Bel ağrısı birçok sebep dolayısıyla ortaya çıkabilir. Bel ve bacak ağrısı çoğu zaman bel fıtığının habercisidir. Ancak her bel ve bacak ağrısı çeken hastaya da ‘bel fıtığı’ teşhisi koymak oldukça yanlış bir tutum olacaktır.
Bel fıtığını taklit eden pek çok hastalık vardır. Basit bir spor yaralanmasından romatizmaya, enfeksiyon hastalıklarından kansere ve bel kaymasına kadar birçok hastalık bel ve/veya bacak ağrısıyla ortaya çıkabilir. Bu nedenle ilk olarak teşhisin tam anlamıyla ortaya konması gerekiyor. Çünkü tedavide başarı, doğru teşhisin konmasından geçer. . Bunun için de ilgili uzman hekime müracaat etmek gerekir. Hekim hastanın şikâyetlerini dinleyecek, muayenesini yapacak ve hastalığıyla ilgili tüm tetkik ve tahlilleri isteyecektir.
Gelişen teknolojilerle birlikte artık hastayı radyasyona maruz bırakacak röntgen filmleri de önemini yitirmiştir. Belden iğne yapılıp içeriye kontrast madde verildikten sonra film çekilmesi tekniği (myelografi) de giderek daha az kullanılmaktadır. Çünkü günümüzde görüntüleme teknikleri çok ilerlemiş ve artık hastanın belinden iğne yapılmasına gerek kalmayacak seviyeye gelmiştir. Aslında noniyonik kontrast maddelerin kullanım alanına girmesi iğne tekniğinin yan etkilerini hayli azaltmıştır. Fakat buna rağmen bizzat iğne tekniğinin kendi yan etkileri olabildiğinden dolayı myelografiden mümkün mertebe uzak durmakta yarar vardır. Bunun yerine güçlü manyetik rezonans cihazları tercih edilmelidir.
Hastalığı teşhis etmek için kullanılan bir diğer yöntem ise EMG’dir. Bu yöntem ile hastada bulunan bozuklukların sinir dokusu mu yoksa kas dokusuna mı ait olduğu ortaya konmaktadır. EMG ile yapılan muayene, cerrahın ameliyat kararını bile etkileyebilmektedir.

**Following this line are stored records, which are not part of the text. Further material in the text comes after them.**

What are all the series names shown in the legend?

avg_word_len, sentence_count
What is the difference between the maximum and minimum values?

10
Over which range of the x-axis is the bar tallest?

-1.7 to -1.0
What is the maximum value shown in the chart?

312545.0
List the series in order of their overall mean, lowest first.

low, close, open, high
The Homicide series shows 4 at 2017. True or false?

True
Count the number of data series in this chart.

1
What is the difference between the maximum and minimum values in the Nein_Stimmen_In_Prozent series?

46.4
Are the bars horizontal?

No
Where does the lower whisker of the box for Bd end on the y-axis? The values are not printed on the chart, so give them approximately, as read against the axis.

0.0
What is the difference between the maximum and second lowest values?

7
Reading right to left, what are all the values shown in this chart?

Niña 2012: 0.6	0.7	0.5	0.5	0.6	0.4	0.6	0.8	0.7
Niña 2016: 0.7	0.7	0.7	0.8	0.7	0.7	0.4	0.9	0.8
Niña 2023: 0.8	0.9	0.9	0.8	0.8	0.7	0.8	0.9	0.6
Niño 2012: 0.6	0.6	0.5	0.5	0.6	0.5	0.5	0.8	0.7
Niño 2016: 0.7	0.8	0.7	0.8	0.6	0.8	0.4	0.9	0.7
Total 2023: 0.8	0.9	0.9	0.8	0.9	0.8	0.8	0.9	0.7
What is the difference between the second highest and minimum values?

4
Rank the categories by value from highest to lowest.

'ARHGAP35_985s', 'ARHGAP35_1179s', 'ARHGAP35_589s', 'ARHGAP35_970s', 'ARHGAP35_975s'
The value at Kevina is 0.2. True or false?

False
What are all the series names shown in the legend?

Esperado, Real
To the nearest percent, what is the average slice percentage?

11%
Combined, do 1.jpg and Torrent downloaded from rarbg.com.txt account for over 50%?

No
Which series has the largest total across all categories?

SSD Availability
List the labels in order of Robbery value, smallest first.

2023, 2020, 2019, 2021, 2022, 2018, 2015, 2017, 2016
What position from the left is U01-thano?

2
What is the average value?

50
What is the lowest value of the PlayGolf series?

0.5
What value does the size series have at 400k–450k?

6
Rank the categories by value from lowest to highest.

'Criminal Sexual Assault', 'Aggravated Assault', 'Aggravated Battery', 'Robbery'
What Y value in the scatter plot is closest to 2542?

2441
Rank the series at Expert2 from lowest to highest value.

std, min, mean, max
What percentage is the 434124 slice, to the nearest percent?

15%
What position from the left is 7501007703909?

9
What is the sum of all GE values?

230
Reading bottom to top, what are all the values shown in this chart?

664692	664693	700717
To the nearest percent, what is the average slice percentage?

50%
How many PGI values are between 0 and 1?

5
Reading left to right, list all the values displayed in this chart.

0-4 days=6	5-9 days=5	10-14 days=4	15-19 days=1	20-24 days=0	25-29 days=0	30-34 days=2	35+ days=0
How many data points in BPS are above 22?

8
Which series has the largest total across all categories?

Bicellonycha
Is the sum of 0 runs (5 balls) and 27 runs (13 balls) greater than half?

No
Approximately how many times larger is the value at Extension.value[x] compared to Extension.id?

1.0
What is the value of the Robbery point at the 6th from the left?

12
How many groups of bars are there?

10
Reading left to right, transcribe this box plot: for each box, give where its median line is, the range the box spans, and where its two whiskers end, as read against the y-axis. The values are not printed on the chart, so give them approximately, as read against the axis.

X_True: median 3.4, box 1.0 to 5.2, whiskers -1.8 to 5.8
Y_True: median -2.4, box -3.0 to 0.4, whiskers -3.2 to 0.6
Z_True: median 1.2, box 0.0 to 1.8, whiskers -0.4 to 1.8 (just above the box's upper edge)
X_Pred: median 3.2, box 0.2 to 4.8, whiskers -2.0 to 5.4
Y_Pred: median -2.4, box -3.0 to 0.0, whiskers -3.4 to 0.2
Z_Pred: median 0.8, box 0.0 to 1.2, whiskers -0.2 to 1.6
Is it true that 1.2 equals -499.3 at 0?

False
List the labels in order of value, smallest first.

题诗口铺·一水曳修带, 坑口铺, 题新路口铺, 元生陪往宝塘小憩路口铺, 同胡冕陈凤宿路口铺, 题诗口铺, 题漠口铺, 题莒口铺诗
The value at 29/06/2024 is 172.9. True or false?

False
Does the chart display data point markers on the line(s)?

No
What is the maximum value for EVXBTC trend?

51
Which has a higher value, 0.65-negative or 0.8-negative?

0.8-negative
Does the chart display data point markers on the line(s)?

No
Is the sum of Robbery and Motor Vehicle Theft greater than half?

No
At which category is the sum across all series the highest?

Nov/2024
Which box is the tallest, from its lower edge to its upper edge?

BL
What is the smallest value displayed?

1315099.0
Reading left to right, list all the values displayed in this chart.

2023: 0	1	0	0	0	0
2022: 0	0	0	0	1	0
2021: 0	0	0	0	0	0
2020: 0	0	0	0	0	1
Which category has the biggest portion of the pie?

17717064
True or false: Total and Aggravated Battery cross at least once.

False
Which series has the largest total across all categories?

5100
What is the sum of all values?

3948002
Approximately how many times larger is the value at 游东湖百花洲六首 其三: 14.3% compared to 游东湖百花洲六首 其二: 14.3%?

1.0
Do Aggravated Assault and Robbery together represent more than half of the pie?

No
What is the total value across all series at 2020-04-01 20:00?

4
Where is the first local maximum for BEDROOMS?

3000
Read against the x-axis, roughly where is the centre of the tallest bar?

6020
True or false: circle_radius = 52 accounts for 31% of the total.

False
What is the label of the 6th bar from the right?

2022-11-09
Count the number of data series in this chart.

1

Bel ve/veya bacak ağrısı bulunan bir hastada bazen bilgisayarlı tomografi, genellikle de manyetik rezonans gibi ileri tetkik yöntemlerine başvurulur. Ancak kemik dokusuyla ilgili patolojilerde bilgisayarlı tomografinin daha iyi görüntü sağladığı göz önüne alınarak bazı durumlarda her iki teşhis metodu beraberce kullanılabilir. Elde edilen görüntüler mutlaka klinik bulgularla desteklenmeli, aralarında uyum aranmalıdır. Uyum yoksa bu durum izah edilmelidir. Bunun dışında kemiklerin kuvvet ve yoğunluğu hakkında fikir edinmek ve osteoporoz teşhisini kesinleştirmek amacıyla kemik yoğunluk ölçümlerine de başvurulabilir.
Yapılan bu tahlil ve tetkiklerle tanı net bir şekilde ortaya konulacaktır. Tanının ardından da tedavi hazırlıklarına başlanabilir.